Bölüm 5

1.3K 154 21
                                    

"Tok açın halinden ne anlar diye bir atasözü var, bildin mi pofudukgül? Hah işte, senin her gece koynuna aldığın şu yılan var ya, tam olarak öyle bi insan." Göz bandını aşağı doğru çekip peluș zürafamla konuşan Cem'e çevirdim gözlerimi.

"Neden beni ona buna şikayet etmek yerine sevgiline yemek yapmasını söylemiyorsun?"

"Birincisi, tek bir tane değil ki öğreteyim de yapsın. İkincisi, inan bana hepsi birbirinden beceriksiz. Üçüncüsü, ve bak bu cidden en önemlisi, kimsenin senin kadar güzel yemek yapabileceğini sanmıyorum hayatımın anlamı."

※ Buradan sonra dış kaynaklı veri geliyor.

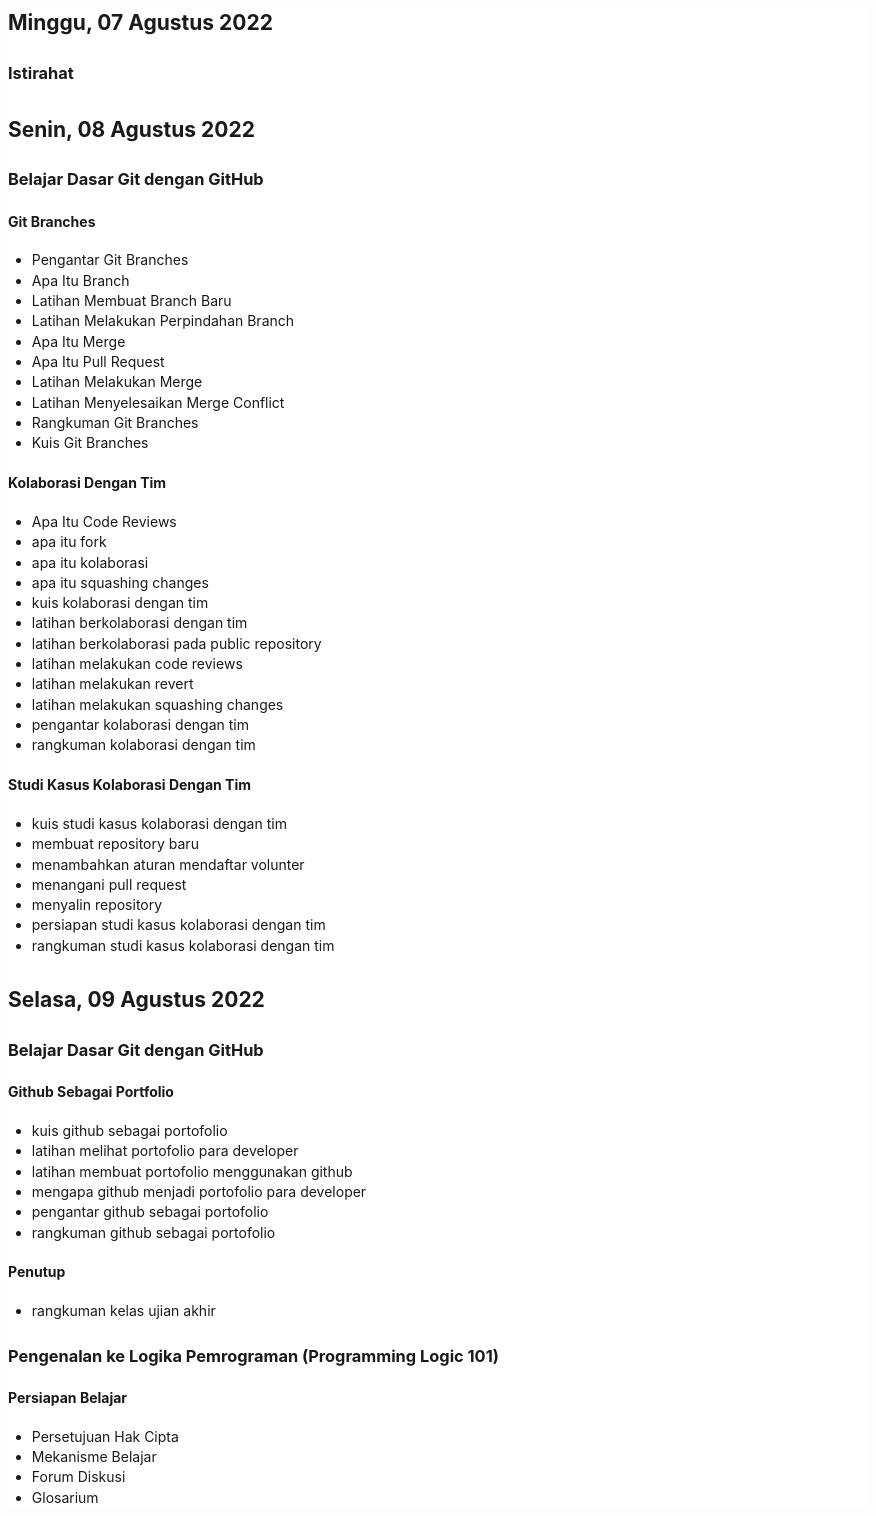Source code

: ## Minggu, 07 Agustus 2022  
### Istirahat  

## Senin, 08 Agustus 2022  
### Belajar Dasar Git dengan GitHub  
#### Git Branches
- Pengantar Git Branches
- Apa Itu Branch
- Latihan Membuat Branch Baru
- Latihan Melakukan Perpindahan Branch
- Apa Itu Merge
- Apa Itu Pull Request
- Latihan Melakukan Merge
- Latihan Menyelesaikan Merge Conflict
- Rangkuman Git Branches
- Kuis Git Branches
#### Kolaborasi Dengan Tim
- Apa Itu Code Reviews
- apa itu fork
- apa itu kolaborasi
- apa itu squashing changes
- kuis kolaborasi dengan tim
- latihan berkolaborasi dengan tim
- latihan berkolaborasi pada public repository
- latihan melakukan code reviews
- latihan melakukan revert
- latihan melakukan squashing changes
- pengantar kolaborasi dengan tim
- rangkuman kolaborasi dengan tim
#### Studi Kasus Kolaborasi Dengan Tim
- kuis studi kasus kolaborasi dengan tim
- membuat repository baru
- menambahkan aturan mendaftar volunter
- menangani pull request
- menyalin repository
- persiapan studi kasus kolaborasi dengan tim
- rangkuman studi kasus kolaborasi dengan tim

## Selasa, 09 Agustus 2022  
### Belajar Dasar Git dengan GitHub  
#### Github Sebagai Portfolio  
- kuis github sebagai portofolio
- latihan melihat portofolio para developer
- latihan membuat portofolio menggunakan github
- mengapa github menjadi portofolio para developer
- pengantar github sebagai portofolio
- rangkuman github sebagai portofolio
#### Penutup  
- rangkuman kelas ujian akhir
### Pengenalan ke Logika Pemrograman (Programming Logic 101)  
#### Persiapan Belajar  
- Persetujuan Hak Cipta
- Mekanisme Belajar
- Forum Diskusi
- Glosarium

"Bir yemek uğruna neler de duyuyorum görüyor musun pofudukgül?" diye sordum zürafamı alıp. Evet, ismi ciddi ciddi pofudukgüldü. Cem, ben onun istediklerini her yapmadığımda onun içini dağıtmakla tehdit ediyordu çünkü beni. Oysa ki istediklerini yapmayan bendim, Pofudukgülün suçu ne?

"Bir de kıçını kaldırsan mükemmel bir kardeş olacaksın ya, neyse."

"Neden hep kardeş olan taraf ben oluyorum ya?"

"Çünkü senden uzunum."

Gözlerimi kısarak "Aman da ne kadar mantıklı bir neden." Derken, bir yandan da yataktan kalktım. "Ayrıca dünyanın kalan kısmı da benden uzun, ne olacak?"

"Ne güzel işte. Dünya ahiret bacıları sayılırsın."

"Uykumu alıp, mutlu mesut uyanmışken bile çekilmiyorsun biliyor musun?"

"Aldığım salata malzemelerini de geri götüreyim o zaman ben ya."

Aninda koluna yapışıp "Aman da nasıl da tatlı da, nasıl da sevilesi de, nasıl da şirin de," diyerek çenesini sıkmaya başladım. "Yapacaksın değil mi salatamı?"

"Bakacağız artık ya." Cem bakacağız diyorsa kesinlikle yapacak olduğu için o salona giderken, mutfağa geçtim ben de. Gerçi o bana asla dese de kesinlikle yapardı.

Malzemelerin içindeki patlıcanları görünce "Olur da ölürsem bu zavallım başka hiçbir şey yememiş diyerek acıyacaklar bana, biliyorsun değil mi?"

Cem salondan "Zaten onu değil, salata yiyeceksin. Tam olarak neyin tribi bu?" diye seslenince sonuna kadar hak vererek onun en sevdiği, benimse artık yaparken dahi midemin bulandığı yemeği yapmaya başladım. Patlıcanla falan mı evlendirseydim ki ben bunu ya? Yemin ederim yüz yılın en mutlu çifti olarak tarihe geçerlerdi.

Kafasını mutfak kapısından uzatıp da "Canın başka bir şey istediyse alayım mı?" diyen Cem'e bakınca dudaklarımın kulaklarıma doğru kıvrılmasına karşı koyamadım.

"I-ı"

"O zaman, sana zahmet biraz çok yaparsan karnı deșiğimi canım."

"Yüzüne gülmeye de gelmiyor şımarığın. Bak sen ya." Bir yandan söylenirken, bir yandan da ikinci patlıcanı soyuyordum. Kim böyle bir şirinliği kırmak isterdi ki ya? Kızlar da tam olarak böyle düşündüğü için mi her seferinde kendilerini yatak buluyorlardı acaba? Dönüp dolaşıp nereden geliyordum ben bugün bu yatak konusuna yahu? Kesin fazla karnıyarık yapmaktandı bunlar.